Negotiators meet in Washington Wednesday to start a fourth round of talks aimed at revamping NAFTA. Canadian Prime Minister Justin Trudeau was also to be in Washington Wednesday, as the talks kick off, and he was expected to meet with members of the House Ways and Means committee before heading to the White House to meet with President Donald Trump.
Sources told CNBC that the U.S. is expected to come to the table with a new proposal on origination of content, which would require, for instance, an automobile made in Mexico and sold in the U.S. to have 85 percent NAFTA content in order to be tariff free. The current rule requires 62.5 percent of NAFTA content.
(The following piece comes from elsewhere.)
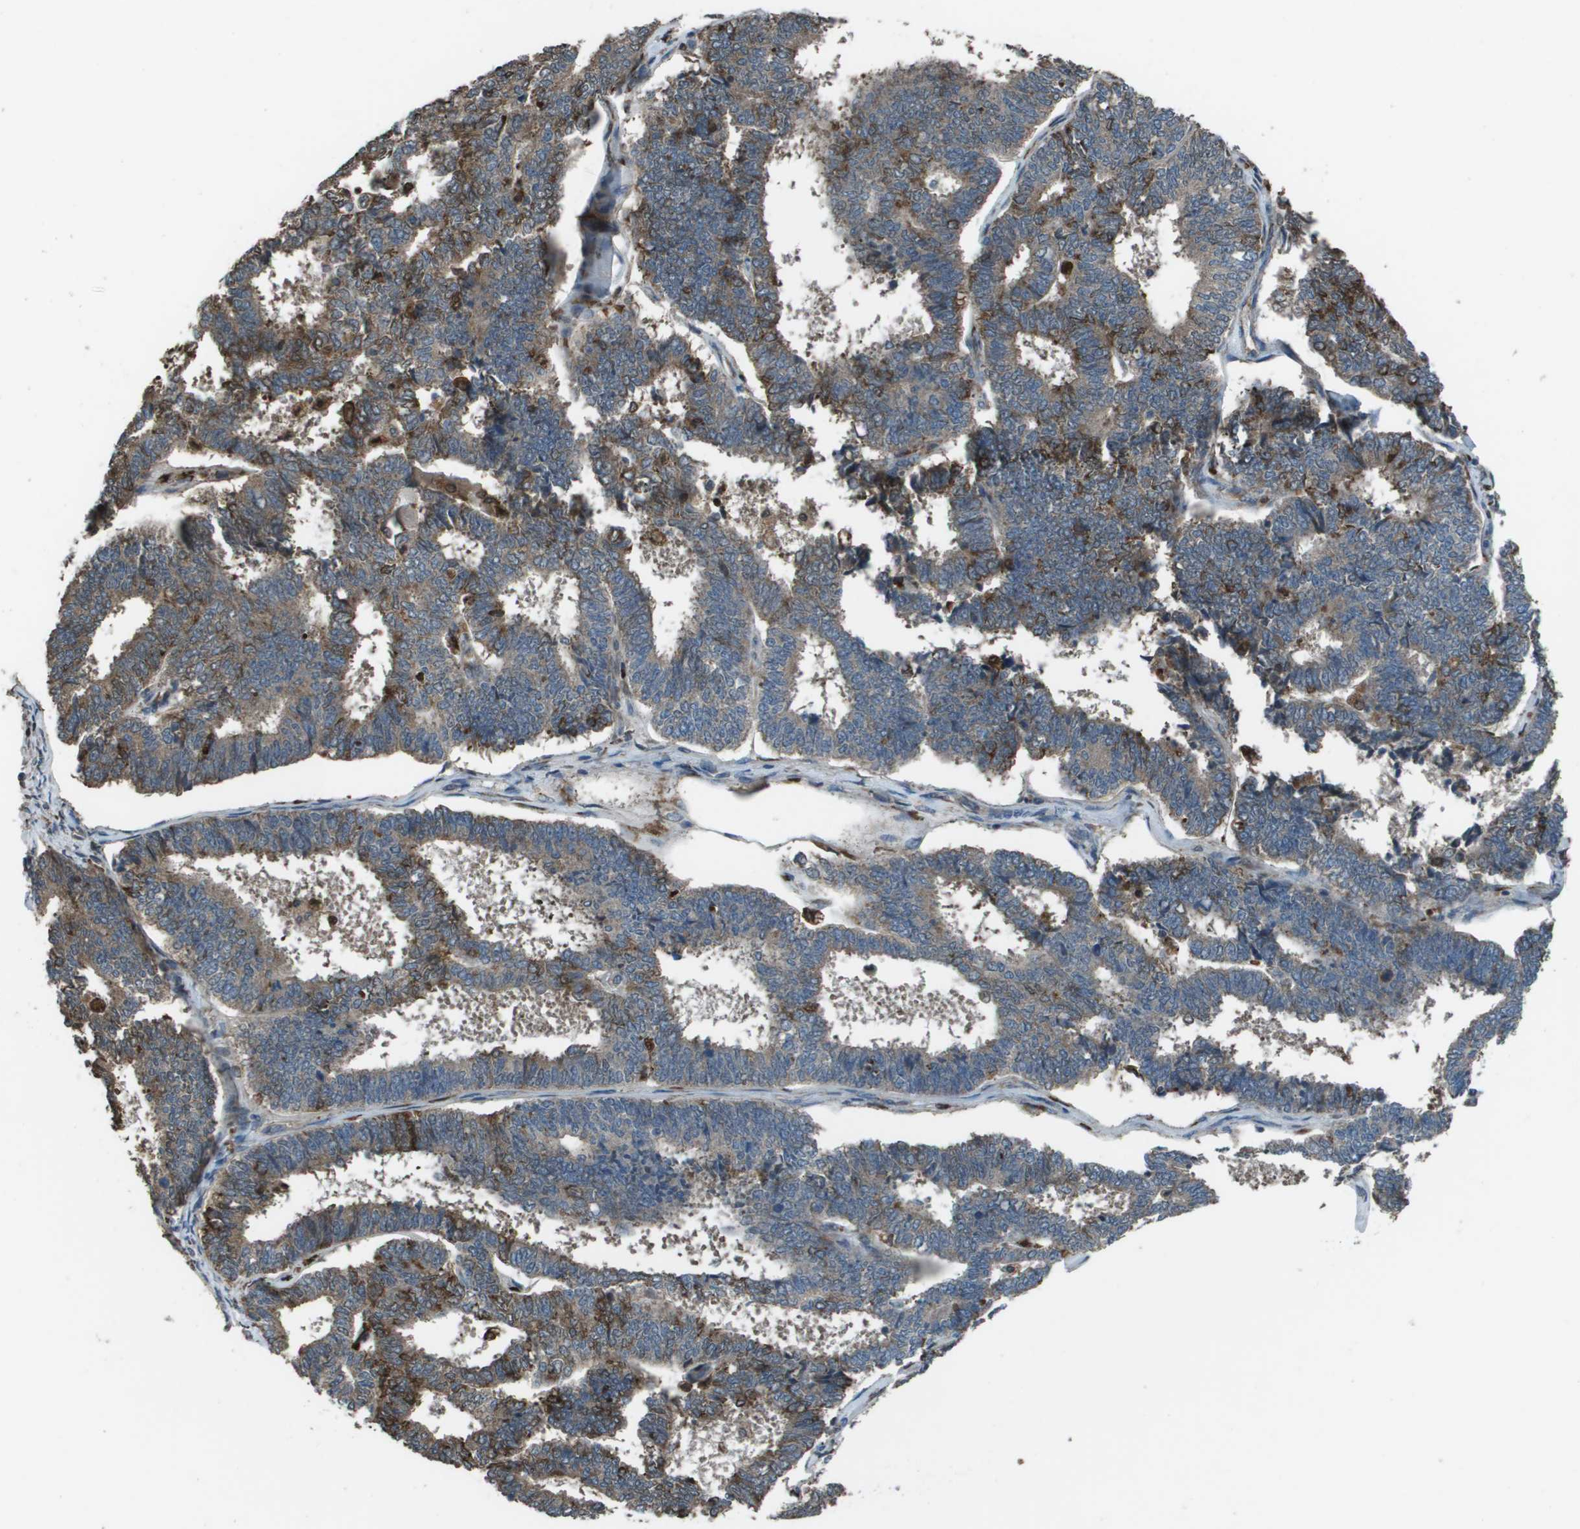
{"staining": {"intensity": "moderate", "quantity": "<25%", "location": "cytoplasmic/membranous"}, "tissue": "endometrial cancer", "cell_type": "Tumor cells", "image_type": "cancer", "snomed": [{"axis": "morphology", "description": "Adenocarcinoma, NOS"}, {"axis": "topography", "description": "Endometrium"}], "caption": "An image of human endometrial cancer (adenocarcinoma) stained for a protein demonstrates moderate cytoplasmic/membranous brown staining in tumor cells. (Brightfield microscopy of DAB IHC at high magnification).", "gene": "GOSR2", "patient": {"sex": "female", "age": 70}}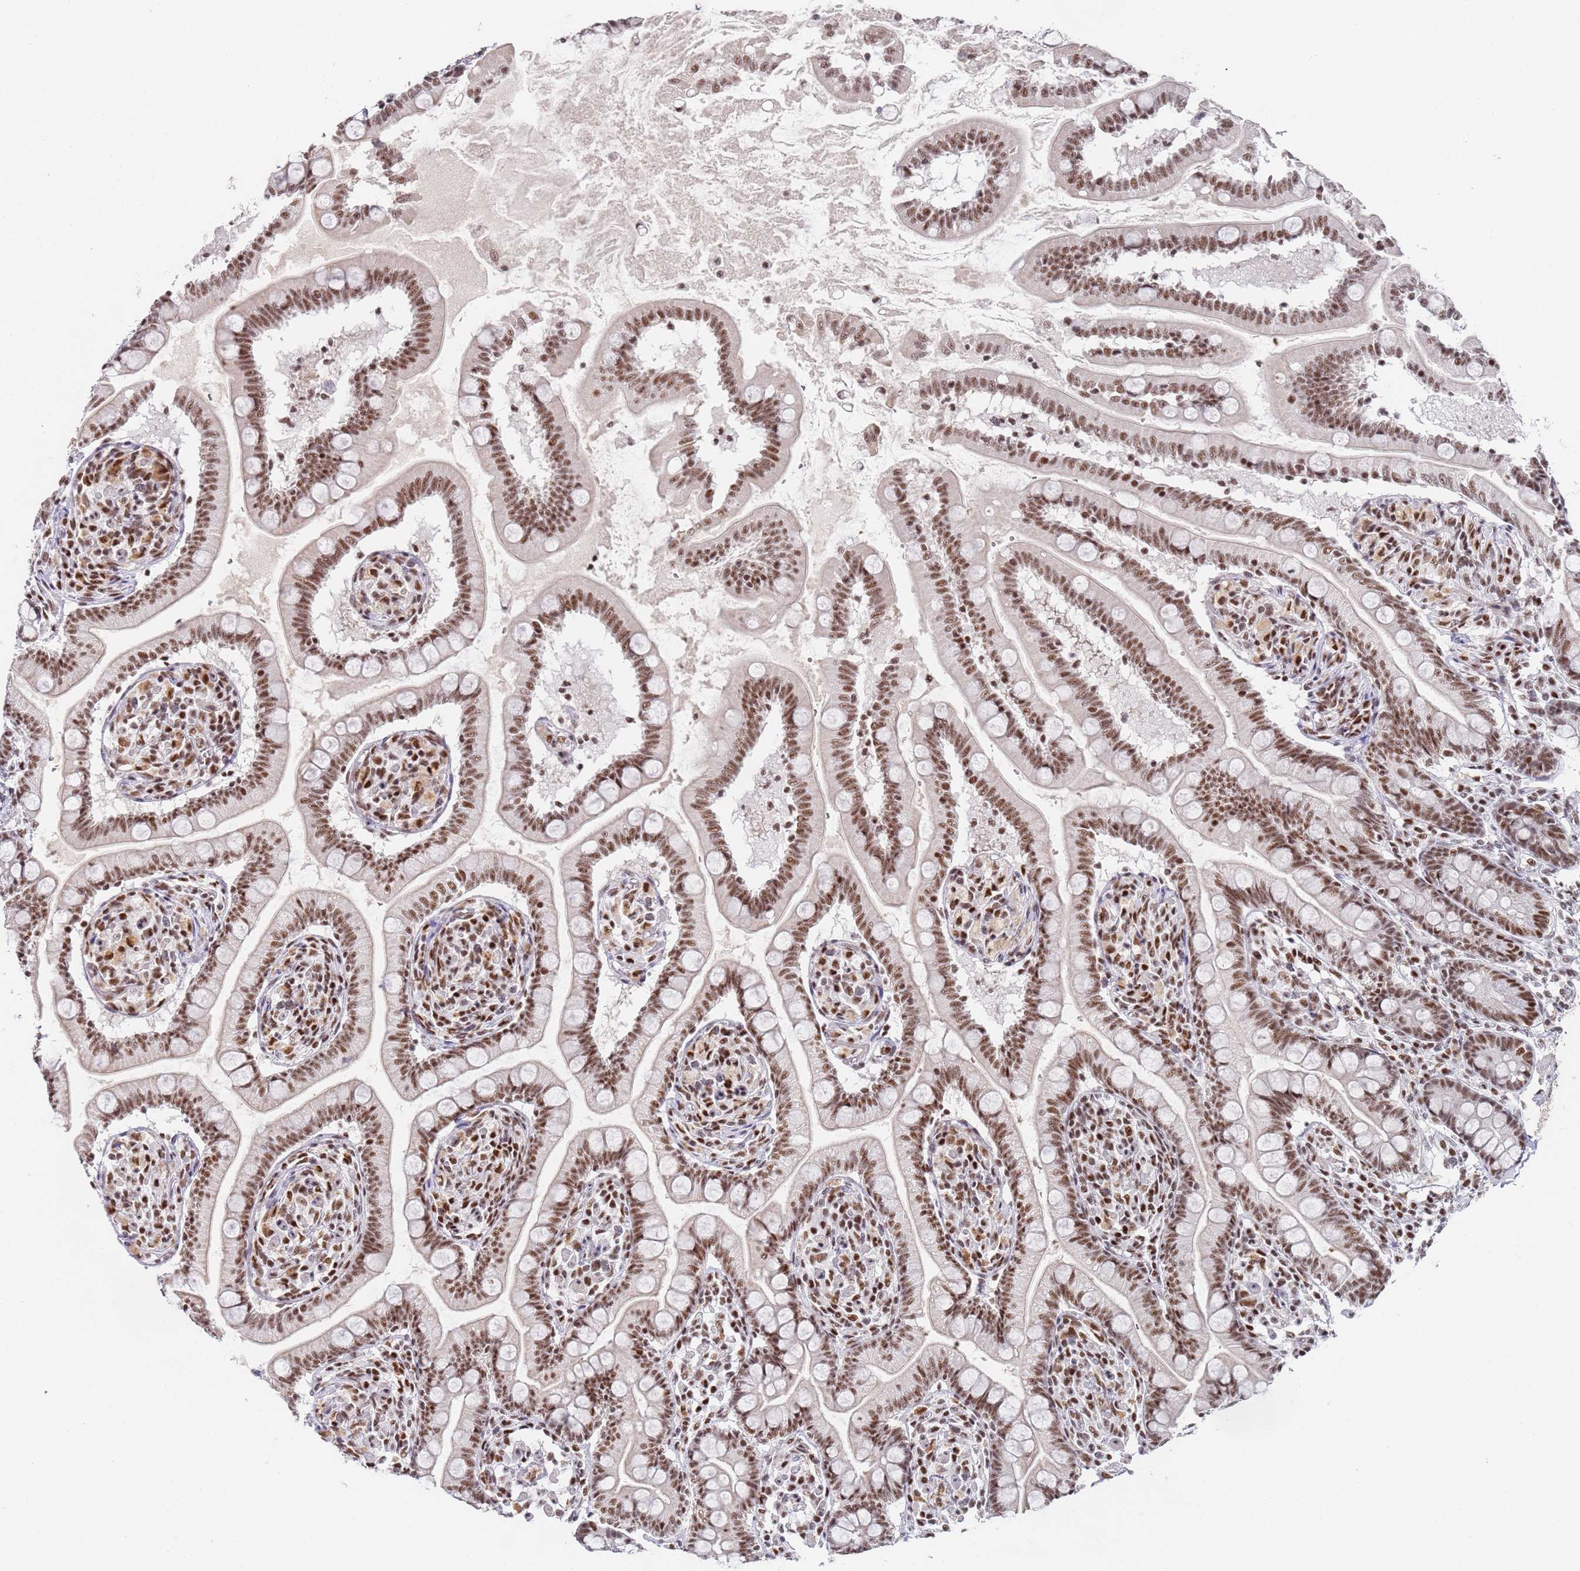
{"staining": {"intensity": "moderate", "quantity": ">75%", "location": "nuclear"}, "tissue": "small intestine", "cell_type": "Glandular cells", "image_type": "normal", "snomed": [{"axis": "morphology", "description": "Normal tissue, NOS"}, {"axis": "topography", "description": "Small intestine"}], "caption": "Normal small intestine was stained to show a protein in brown. There is medium levels of moderate nuclear expression in about >75% of glandular cells. (Stains: DAB in brown, nuclei in blue, Microscopy: brightfield microscopy at high magnification).", "gene": "AKAP8L", "patient": {"sex": "female", "age": 64}}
The U.S. may also propose 50 percent of content be made in the U.S.
The "rules of origin" proposal is just one of the controversial demands the U.S. is planning to make this week that could alienate not just its trading partners — but also U.S. lawmakers and businesses. Others that are bound to draw ire: a "sunset provision" that would require any new agreement get unanimous buy-in every five years, otherwise it ends; and a proposal to settle disputes outside the World Trade Organization.
"We've reached a critical moment, and the chamber has had no choice but to ring the alarm bells," Tom Donohue, head of the U.S. Chamber of Commerce, said in a speech Tuesday that listed the items above as non-starters for U.S. business. "Let me be forceful and direct. There are several poison pill proposals still on the table that could doom the entire deal."